= Directive =
Print all the records below exactly as they stand, but leave out the pictures.

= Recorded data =
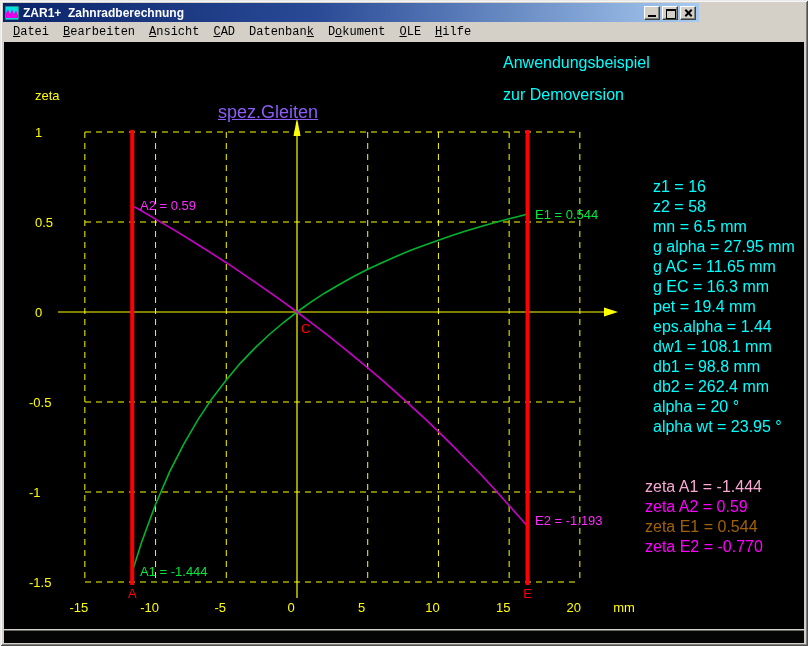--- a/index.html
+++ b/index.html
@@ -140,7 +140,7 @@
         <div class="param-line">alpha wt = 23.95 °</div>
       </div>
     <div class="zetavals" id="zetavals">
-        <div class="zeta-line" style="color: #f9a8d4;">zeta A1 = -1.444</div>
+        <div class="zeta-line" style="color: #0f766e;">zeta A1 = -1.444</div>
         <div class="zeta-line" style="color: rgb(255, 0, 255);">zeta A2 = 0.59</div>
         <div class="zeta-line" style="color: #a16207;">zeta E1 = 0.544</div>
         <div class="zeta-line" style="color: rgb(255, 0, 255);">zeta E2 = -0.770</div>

= Response =
--- a/index.html
+++ b/index.html
@@ -140,7 +140,7 @@
         <div class="param-line">alpha wt = 23.95 °</div>
       </div>
     <div class="zetavals" id="zetavals">
-        <div class="zeta-line" style="color: #f9a8d4;">zeta A1 = -1.444</div>
+        <div class="zeta-line" style="color: #0f766e;">zeta A1 = -1.444</div>
         <div class="zeta-line" style="color: rgb(255, 0, 255);">zeta A2 = 0.59</div>
         <div class="zeta-line" style="color: #a16207;">zeta E1 = 0.544</div>
         <div class="zeta-line" style="color: rgb(255, 0, 255);">zeta E2 = -0.770</div>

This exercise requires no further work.